= Consigliere =

Advisor to a mafia boss

Consigliere (/ˌkɒnsɪliˈɛəri/ KON-sil-ee-AIR-ee, /it/; is a position within the administrative structure of the Sicilian, Calabrian, and Italian-American Mafia. The word consigliere was popularized in English by the 1969 novel The Godfather and by its 1972 film adaptation. In the novel, a consigliere is an advisor or counselor to the boss, with the additional responsibility of representing the boss in important meetings both within the boss's crime family and with other crime families.

The consigliere is a close, trusted friend and confidant, the mob's version of an elder statesman. A consigliere functions as an advisor to the boss in a Mafia crime family, and sometimes as their "right-hand man". By the very nature of the job, a consigliere is one of the few in the family who can argue with the boss, and is often tasked with challenging the boss when needed, to ensure subsequent plans are foolproof.

The boss, underboss, and consigliere constitute the top three positions and form a three-man ruling panel, or "administration".

==Etymology==

The structure of a Mafia crime family

In Italian, consigliere means 'advisor' or 'counselor' and is still a common title for members of city councils in Italy and Switzerland. It is derived from the Latin consiliarius (advisor) and consilium (advice).

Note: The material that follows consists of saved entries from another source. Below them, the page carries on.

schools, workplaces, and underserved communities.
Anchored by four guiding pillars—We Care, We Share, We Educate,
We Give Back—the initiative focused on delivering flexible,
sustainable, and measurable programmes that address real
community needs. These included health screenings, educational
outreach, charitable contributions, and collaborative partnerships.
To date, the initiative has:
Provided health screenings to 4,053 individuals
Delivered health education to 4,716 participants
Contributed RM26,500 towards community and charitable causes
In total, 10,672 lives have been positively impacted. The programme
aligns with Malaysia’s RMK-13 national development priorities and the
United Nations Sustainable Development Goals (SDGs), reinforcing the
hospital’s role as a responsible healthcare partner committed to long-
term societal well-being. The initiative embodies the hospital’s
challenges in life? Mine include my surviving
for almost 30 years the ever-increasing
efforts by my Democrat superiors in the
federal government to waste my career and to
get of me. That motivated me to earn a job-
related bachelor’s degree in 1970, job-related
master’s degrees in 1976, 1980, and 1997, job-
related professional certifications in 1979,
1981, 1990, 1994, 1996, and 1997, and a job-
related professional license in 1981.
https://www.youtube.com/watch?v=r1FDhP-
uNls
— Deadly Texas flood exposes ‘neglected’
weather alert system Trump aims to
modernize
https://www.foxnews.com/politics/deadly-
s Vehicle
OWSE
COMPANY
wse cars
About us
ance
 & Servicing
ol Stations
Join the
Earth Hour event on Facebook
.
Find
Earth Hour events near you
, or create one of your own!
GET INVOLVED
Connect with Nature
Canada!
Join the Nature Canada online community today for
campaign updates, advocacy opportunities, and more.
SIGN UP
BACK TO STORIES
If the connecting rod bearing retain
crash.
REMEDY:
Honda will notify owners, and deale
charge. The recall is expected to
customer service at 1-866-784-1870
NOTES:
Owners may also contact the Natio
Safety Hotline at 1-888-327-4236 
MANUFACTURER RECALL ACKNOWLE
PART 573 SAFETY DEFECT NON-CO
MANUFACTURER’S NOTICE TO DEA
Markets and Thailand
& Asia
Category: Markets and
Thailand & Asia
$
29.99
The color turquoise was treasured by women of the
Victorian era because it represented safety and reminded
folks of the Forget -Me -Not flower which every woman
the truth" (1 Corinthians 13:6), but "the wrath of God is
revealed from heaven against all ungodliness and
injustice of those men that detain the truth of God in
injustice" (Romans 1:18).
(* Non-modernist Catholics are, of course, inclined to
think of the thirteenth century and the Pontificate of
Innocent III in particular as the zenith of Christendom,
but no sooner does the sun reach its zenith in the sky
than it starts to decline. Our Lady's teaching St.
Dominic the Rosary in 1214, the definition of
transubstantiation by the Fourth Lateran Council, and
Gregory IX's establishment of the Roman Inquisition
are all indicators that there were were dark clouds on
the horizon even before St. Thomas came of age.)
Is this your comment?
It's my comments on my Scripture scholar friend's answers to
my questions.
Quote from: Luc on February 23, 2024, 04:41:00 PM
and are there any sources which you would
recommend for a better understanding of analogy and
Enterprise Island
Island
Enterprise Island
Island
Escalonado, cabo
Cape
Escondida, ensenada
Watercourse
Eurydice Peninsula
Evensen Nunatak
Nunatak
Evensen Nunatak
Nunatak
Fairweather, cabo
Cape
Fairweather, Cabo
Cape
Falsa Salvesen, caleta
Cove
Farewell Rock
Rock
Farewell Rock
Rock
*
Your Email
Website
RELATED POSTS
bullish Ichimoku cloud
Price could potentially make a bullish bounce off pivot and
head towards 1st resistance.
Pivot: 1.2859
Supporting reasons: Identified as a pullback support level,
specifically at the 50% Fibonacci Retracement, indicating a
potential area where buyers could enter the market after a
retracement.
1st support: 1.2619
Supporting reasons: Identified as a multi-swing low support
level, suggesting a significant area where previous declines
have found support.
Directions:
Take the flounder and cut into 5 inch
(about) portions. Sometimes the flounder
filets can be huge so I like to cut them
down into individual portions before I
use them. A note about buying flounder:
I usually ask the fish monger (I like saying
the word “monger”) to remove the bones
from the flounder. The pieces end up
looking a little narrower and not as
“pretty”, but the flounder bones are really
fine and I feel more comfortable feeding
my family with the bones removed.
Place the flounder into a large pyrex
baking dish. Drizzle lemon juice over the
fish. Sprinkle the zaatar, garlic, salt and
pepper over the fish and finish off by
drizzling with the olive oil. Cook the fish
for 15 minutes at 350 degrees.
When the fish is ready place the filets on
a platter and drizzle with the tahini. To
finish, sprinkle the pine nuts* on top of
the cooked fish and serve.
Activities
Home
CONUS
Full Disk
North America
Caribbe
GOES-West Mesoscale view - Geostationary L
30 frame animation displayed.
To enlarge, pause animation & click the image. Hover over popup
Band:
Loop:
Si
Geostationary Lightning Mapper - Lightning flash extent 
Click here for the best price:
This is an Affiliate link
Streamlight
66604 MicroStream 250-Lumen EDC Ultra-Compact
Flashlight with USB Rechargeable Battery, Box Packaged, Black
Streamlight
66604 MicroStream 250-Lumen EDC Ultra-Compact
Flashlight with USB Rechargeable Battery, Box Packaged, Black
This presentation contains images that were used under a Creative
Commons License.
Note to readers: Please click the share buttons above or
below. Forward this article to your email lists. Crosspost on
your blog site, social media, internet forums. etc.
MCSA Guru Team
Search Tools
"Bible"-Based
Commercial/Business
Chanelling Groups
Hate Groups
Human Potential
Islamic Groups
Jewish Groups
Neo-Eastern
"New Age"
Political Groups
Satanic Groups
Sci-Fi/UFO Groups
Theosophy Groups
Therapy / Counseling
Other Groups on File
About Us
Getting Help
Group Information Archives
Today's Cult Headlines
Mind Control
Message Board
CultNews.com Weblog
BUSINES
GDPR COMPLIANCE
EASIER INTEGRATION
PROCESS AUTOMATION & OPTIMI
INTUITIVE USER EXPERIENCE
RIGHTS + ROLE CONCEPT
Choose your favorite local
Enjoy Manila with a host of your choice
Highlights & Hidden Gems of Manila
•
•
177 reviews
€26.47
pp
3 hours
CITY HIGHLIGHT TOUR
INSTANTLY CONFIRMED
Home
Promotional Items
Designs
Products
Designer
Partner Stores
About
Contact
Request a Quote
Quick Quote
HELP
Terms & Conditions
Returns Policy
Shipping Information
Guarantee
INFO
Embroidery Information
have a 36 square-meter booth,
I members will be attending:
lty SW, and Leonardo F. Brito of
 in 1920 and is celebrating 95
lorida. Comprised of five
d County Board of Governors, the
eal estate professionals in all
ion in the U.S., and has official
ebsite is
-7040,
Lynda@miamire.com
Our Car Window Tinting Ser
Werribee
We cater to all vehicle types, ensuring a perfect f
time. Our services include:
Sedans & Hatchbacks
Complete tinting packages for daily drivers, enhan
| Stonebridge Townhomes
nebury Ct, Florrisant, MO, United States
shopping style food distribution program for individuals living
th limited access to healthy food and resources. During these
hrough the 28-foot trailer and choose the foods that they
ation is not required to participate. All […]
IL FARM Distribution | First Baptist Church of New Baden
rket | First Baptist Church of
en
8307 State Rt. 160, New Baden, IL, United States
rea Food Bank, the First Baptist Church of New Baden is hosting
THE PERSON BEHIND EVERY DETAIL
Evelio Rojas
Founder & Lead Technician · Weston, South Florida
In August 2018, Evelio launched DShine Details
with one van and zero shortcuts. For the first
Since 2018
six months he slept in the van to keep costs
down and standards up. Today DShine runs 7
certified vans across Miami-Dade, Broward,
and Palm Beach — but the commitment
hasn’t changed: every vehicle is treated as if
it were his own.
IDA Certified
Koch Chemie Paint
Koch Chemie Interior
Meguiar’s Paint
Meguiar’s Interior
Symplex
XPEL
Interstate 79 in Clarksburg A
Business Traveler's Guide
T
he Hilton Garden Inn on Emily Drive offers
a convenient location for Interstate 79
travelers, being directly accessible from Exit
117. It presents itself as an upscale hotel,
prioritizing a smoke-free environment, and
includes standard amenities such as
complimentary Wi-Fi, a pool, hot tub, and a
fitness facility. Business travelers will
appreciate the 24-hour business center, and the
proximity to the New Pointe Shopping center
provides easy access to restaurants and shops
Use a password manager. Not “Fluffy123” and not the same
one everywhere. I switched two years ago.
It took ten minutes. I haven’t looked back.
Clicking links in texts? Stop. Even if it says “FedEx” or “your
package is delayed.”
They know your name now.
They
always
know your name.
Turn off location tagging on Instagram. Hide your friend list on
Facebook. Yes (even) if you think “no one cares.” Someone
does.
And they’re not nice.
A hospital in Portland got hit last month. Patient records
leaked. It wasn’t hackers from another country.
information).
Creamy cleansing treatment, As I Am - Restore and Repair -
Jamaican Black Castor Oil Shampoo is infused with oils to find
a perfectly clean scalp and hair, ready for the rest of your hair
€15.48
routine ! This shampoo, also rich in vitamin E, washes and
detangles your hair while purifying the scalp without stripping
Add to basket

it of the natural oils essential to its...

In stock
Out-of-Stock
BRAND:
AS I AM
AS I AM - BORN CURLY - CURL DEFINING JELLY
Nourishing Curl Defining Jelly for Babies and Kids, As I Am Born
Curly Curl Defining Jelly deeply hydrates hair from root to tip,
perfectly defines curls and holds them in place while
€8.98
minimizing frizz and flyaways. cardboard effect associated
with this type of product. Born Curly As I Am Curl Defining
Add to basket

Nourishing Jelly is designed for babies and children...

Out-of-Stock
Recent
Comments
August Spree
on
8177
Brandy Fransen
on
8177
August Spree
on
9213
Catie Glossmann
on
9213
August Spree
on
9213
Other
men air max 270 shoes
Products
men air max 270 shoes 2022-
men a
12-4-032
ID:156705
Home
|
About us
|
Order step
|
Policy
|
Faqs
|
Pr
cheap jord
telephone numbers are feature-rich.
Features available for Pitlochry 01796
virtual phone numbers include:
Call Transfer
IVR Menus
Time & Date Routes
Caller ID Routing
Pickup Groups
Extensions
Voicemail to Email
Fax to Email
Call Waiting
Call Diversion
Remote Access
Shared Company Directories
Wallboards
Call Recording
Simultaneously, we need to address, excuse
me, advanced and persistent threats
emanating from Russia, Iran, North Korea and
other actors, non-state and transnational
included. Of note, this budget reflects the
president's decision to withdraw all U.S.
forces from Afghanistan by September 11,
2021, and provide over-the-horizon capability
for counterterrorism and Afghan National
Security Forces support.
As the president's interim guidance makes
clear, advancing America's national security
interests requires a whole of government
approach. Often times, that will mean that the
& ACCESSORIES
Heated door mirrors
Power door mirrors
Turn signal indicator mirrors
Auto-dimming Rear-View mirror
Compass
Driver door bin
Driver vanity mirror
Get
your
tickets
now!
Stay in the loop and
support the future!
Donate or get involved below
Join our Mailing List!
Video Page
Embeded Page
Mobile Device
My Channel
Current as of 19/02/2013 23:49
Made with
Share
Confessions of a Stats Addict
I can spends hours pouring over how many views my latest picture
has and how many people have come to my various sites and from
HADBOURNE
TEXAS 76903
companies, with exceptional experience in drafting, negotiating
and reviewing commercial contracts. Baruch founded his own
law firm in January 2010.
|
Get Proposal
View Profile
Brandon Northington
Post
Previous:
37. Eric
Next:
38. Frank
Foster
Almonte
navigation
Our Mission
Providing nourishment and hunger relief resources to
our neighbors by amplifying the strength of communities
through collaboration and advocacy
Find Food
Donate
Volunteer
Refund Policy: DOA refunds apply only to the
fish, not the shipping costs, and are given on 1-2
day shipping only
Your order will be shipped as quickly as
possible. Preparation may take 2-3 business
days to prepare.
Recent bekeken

In the novel The Godfather, the word is spelled consigliori. In the films, it is clearly pronounced consigliere. Joe Bonanno explains in his book A Man of Honor that a consigliere is more the voice or representative of the soldiers of the family, and that he may help to mediate in or resolve disputes on behalf of the lower echelons of the family.

==American Mafia==
Joe Valachi mentions a mysterious "Sandino" arbitrating disputes as the Genovese family consigliere in the 1940s. Consiglieri in more recent times have tended to take a more active role in family affairs. In 1971, Colombo family consigliere Joseph Yacovelli directed a murder campaign against renegade Colombo family soldier Joseph "Crazy Joe" Gallo. Two decades later, another Colombo consigliere, Carmine Sessa, led a hit team that attempted to assassinate the acting boss, Victor Orena.

Frank Bompensiero was appointed consigliere of the Los Angeles crime family in 1976, only to be murdered in a public phone booth in February 1977. His boss had promoted Bompensiero so as to induce him to let his guard down. Electronic surveillance in 1979 recorded New England Mafia boss Raymond L. S. Patriarca talking about appointing his consigliere, so the position need not be chosen as a result of a consensus-seeking process.

When New Jersey consigliere Stefano "Steve the Truck Driver" Vitabile discovered in 1992 that his family's underboss, John "Johnny Boy" D'Amato, was bisexual, Vitabile ordered him killed. Paul Gulino, a drug dealer and associate of the Bonanno crime family, was murdered in 1993 after he allegedly "put hands" on his family's consigliere Anthony Spero.